What were they looking for? Nobody in the village can remember. Nobody

can explain either why they made a postcard out of it. Were they living here

or just passing through? I scraped the moss off the stone with my knife

and discovered that she died of malaria, at the age of twenty, in the summer

of 1896: more than a hundred years ago. Did her parents, that evening,

six hours before her death, still lie to her and say that she was getting better,

that in a couple of days she would be frilly recovered? And what did she feel

when, between bouts of hallucination, she had a moment of lucidity, like a

hunted antelope, when she intercepted an exchange of glances and suddenly

realized that this was her death, that they had given up hope for her,

her parents and the doctor, that they were lying to her out of pity

and saying that the fever was abating and that by tomorrow

she would be better? Did she whisper That's enough, stop

pretending? Or did she feel sufficiently sorry for them to pretend right to

the end that she believed the lie that was tacitly contradicted by her mother's

weeping? And as she died convulsed by the light of a hurricane lamp

in the tent at four in the morning, who wiped the last beads of sweat from

her forehead? Who went outside first and who stayed with her a little longer

in the half-darkness of the tent? When morning came did Major Homer

force himself to shave? And did someone hand her mother a handkerchief

soaked in valerian? Because of the heat did they bury her that very morning

or did they wait till evening? And where and how did they travel on

from here? Did they leave at once? Or the next day? And how did the jungle

stand around the grave the first night after they left? A hundred years

have passed, so the pain has been stilled. Who is there to grieve? I wonder

whether somewhere in the world there is still an old comb or nail file

or mother-of-pearl brooch that belonged to that Irene. Perhaps in some

drawer in an unused walnut dressing table, or a mouldy attic somewhere

in Wiltshire? And who will want to keep her things, if any have survived?
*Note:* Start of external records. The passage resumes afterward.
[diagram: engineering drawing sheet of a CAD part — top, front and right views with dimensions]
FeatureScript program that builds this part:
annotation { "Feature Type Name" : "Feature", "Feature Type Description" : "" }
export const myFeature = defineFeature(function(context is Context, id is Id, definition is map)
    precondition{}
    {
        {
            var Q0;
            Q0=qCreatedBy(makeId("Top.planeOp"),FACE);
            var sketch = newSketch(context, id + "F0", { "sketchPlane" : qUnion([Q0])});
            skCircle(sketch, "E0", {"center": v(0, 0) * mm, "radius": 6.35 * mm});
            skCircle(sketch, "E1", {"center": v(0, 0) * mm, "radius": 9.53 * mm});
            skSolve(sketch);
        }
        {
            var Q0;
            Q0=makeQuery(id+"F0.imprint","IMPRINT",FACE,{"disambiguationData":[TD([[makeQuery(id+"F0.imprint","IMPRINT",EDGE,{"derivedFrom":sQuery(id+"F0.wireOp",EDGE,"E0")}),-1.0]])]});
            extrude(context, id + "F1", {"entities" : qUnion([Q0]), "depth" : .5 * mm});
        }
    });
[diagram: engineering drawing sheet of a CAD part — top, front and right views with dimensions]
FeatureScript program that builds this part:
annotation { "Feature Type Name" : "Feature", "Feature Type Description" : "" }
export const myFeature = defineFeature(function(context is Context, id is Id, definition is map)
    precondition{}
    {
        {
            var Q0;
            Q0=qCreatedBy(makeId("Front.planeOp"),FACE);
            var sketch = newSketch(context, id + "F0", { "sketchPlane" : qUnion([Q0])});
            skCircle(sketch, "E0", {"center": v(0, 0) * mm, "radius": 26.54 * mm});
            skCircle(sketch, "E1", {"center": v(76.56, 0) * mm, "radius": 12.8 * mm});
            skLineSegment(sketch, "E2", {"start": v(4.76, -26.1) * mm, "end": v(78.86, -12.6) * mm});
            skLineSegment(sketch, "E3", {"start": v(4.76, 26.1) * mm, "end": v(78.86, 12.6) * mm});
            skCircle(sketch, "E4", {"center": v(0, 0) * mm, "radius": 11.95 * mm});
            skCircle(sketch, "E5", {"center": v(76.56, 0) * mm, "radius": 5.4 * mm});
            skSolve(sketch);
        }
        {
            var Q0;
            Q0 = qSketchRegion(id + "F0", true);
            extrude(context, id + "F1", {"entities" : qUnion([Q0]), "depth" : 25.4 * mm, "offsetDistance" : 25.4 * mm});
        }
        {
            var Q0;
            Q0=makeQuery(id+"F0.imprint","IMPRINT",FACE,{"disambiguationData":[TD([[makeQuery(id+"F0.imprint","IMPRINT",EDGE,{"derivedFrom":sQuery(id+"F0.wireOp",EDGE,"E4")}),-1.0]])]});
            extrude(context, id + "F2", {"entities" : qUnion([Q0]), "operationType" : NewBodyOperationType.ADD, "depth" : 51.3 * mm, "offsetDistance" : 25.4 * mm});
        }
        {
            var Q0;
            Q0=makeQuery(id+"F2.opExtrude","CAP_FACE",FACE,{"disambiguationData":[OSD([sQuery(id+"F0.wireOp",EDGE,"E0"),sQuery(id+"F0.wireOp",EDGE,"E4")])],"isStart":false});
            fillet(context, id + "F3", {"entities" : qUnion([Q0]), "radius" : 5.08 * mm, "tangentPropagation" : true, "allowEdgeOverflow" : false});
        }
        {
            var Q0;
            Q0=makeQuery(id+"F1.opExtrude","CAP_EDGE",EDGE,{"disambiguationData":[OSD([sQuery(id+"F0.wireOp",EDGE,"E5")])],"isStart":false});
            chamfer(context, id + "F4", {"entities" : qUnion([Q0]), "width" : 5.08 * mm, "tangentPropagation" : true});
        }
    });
And what for? Only I, who have no photograph and no image of her, felt sad

yesterday for that Irene. Just for a moment. Then it passed. I ate a grilled

fish with some rice and fell asleep. Today everything is fine. Don't worry.

Albert blames

Haven't I told you a thousand times Nadia I beg you stop filling his head with such nonsense once and for all, he's still young and easily frightened, don't stuff him full of wolves and witches and snow, ghosts in the cellar and goblins in the forest. There aren't any forests or goblins here. We came to this country to put all that behind us, to live on yoghurt and salad with an omelette, to settle down, to change, to defend ourselves when we have no alternative, to banish the old troubles, to be cured of the ancient horror, to sit under the vine in the garden, to recover gradually from everything that happened before, and to begin to distinguish here at last between what is possible and what is sheer lunacy. Haven't I told you a thousand times that my son has to grow up to be a useful member of society, a decent, sensible man with no nonsense in his head in the clouds but with both feet planted firmly on the ground in this land where there are no cottages in the forest but only warm sand and housing schemes. That is what we have, I told you, and what we haven't got we must simply learn to do without. To draw a line. Now look what's happened because of you. You've filled his head with fairies and fog and you yourself have grown feathers and a beak and flown off into the cold. You've left me all these lace doilies and embroidered place mats, who needs them? We could have had a grandson by now. Or a granddaughter.